Robert Mazurek miał dzisiaj rano w studiu ważnego gościa, bo Macieja Świrskiego z Polskiej Fundacji Narodowej. To właśnie on jest odpowiedzialna za kampanię billboardową, która wychwala reformę sądownictwa w wykonaniu Prawa i Sprawiedliwości. Gość Mazurka nie wytrzymał jednak całej rozmowy w spokoju.
– Mieliście promować Polskę za granicą, promujecie reformę PiS w kraju. Dlaczego? – zapytał na sam początek Mazurek swojego gościa.
Świrski odpowiedział bardzo pokrętnie. – Celem fundacji jest promowanie wizerunku Polski nie tylko zagranicą, ale i w kraju. Zaczynamy od Polski, bo wizerunek na skutek nieodpowiedzialnych działań niektórych mediów został zniszczony w oczach obywateli. Stąd akcja – stwierdził.
Wtedy Mazurek przeszedł do frontalnego ataku w kwestii billboardów. – Pan promuje wizerunek Polski pokazując sędziów, którzy kradną spodnie, kiełbasę i części do wiertarek – zauważył. – Na tym polega promocja, że pan kradnie spodnie? Przyjeżdżajcie do kraju, gdzie kradną spodnie? – kontynuował.
Świrski odpowiedział: – Metodycznie jest prowadzona kampania dezinformacyjna na temat Polski. Mówi się o Polsce jako o kraju niepraworządnym, gdzie sędziowie mają być poddani władzy wykonawczej, co jest nieprawdą. Jednocześnie jest prowadzona kampania dezawuująca program zmian, reform. Trzeba się temu przeciwstawić.
Mazurek zapytał wtedy, w czyim imieniu się przeciwstawia. – PiS, rządu? – dopytywał.
– W imieniu obywateli – odpowiedział Świrski.
– Obywatele dali panu taki mandat? – kontynuował Mazurek.
– Jestem obywatelem, poczuwam się do odpowiedzialności za Polskę. Działam – usłyszał w odpowiedzi.
– Gdyby pan wydawał swoje pieniądze, to byłoby uzasadnione. Ale pan wydaje pieniądze spółek skarbu państwa. Na promocję i ochronę wizerunku RP i parę innych celów, które są w statucie – zauważył Mazurek.
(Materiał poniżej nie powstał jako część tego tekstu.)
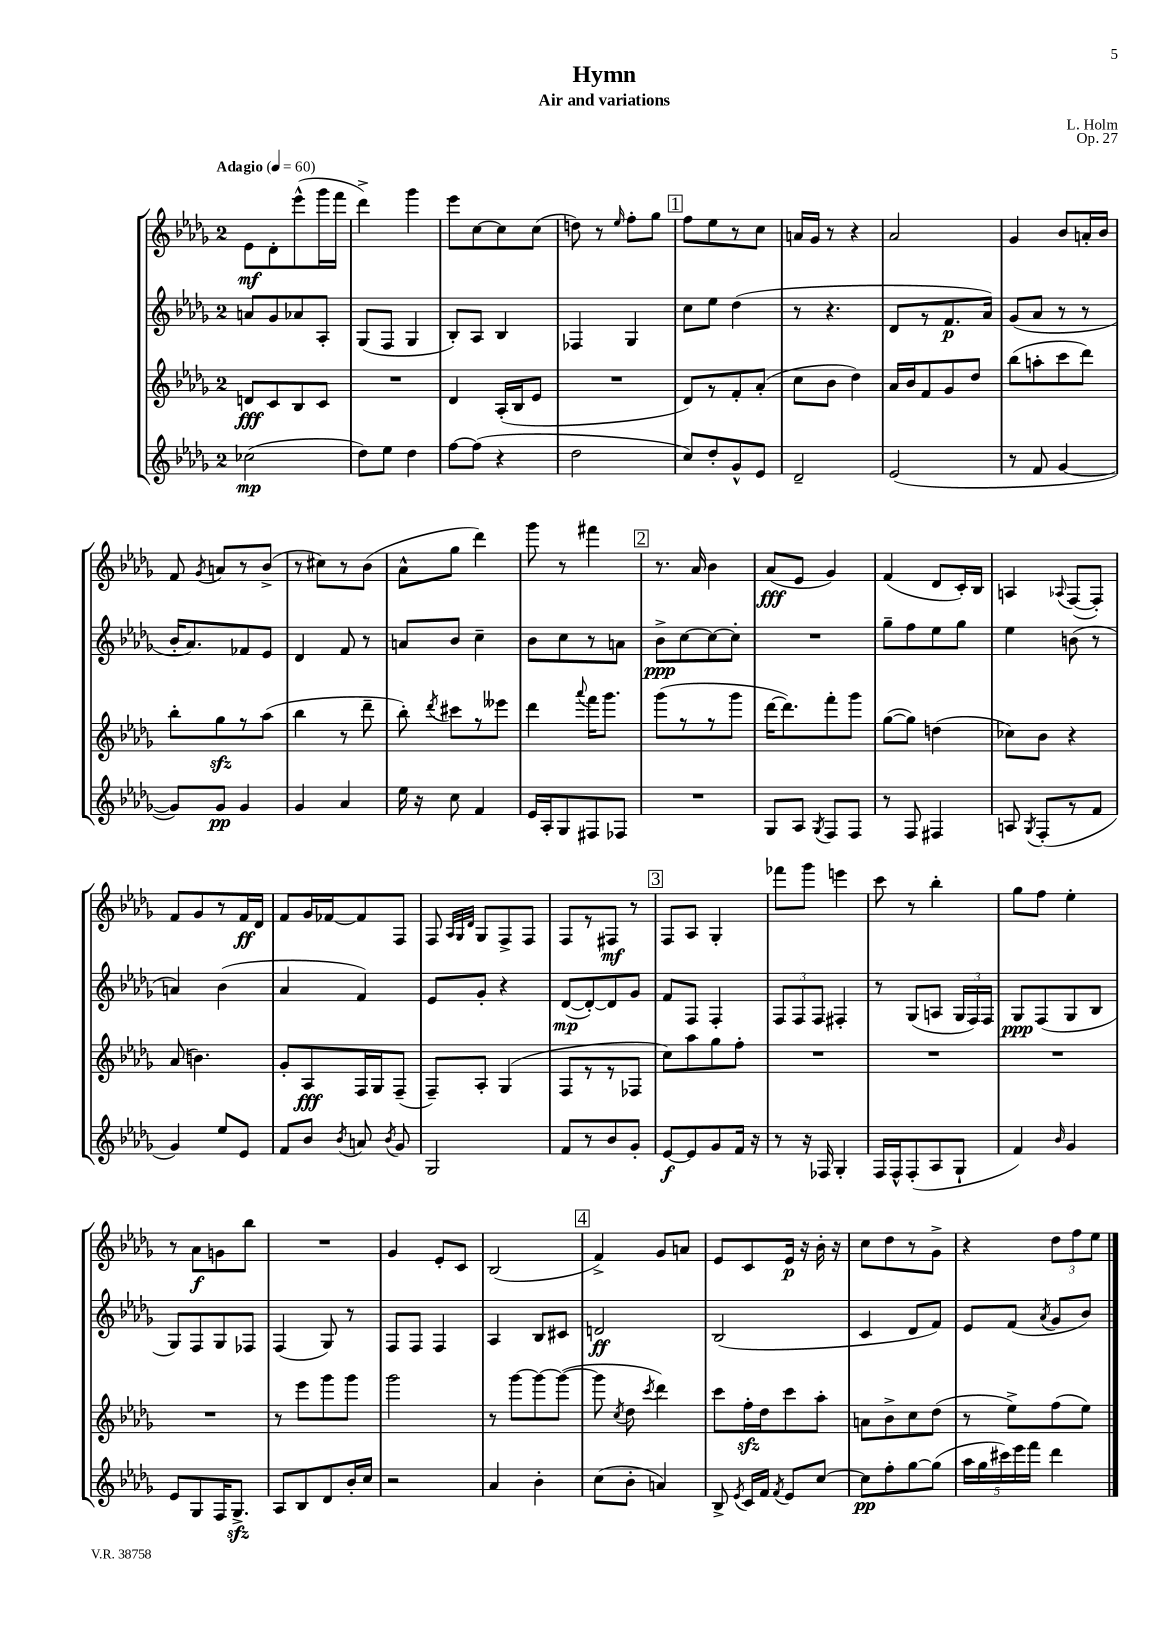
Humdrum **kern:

– Kwestia sądów jest bardzo ważna. (… ) To żadna propaganda partyjna, to jest informowanie obywateli o tym, jak wygląda sytuacja, dlaczego trzeba ją zmienić i dlaczego trzeba wymagać od swoich parlamentarzystów prawdy – odpowiadał Świrski.
I wtedy Mazurek wbił szpilkę mocniej. – Pamieta pan lipiec 2016 roku? Premier Beata Szydło mówiła, że Fundacja pokaże Polskę piękną, ambitną, przyjazną, w której są ogromne możliwości i wspaniali ludzie, możliwości. Wspaniali ludzie to sędziowie, a wspaniałe pomysły to kradzież spodni czy jazda po pijanemu, tak? To pan promuje? – zapytał.
– Ja nie promuję tego, że sędziowie kradną spodnie, ja promuję to, że postępowania trwają za długo, a będzie szybko – mówił Świrski.
– Czy pan naprawdę chce powiedzieć słuchaczom, że tak miała działać fundacja promująca Polskę za granicą? – dopytał Mazurek jeszcze raz. Wtedy Świrskiemu puściły nerwy.
– Pan wybiera z kontekstu część komunikatu, ustawia to w takim sosie, żeby było tak, jak pan uważa, a ja mówię co innego – stwierdził rozemocjonowany.
– Proszę mnie nie obrażać, bo ja się tak łatwo nie dam obrazić – odpowiedział mu rozbawiony Mazurek. I wbijał szpilki dalej. Bo kiedy zauważył, że w zarządzie Fundacji są jedynie osoby kojarzone z PiS, usłyszał w butnej odpowiedzi od Świrskiego: – A kogo mielibyśmy wziąć do zarządu?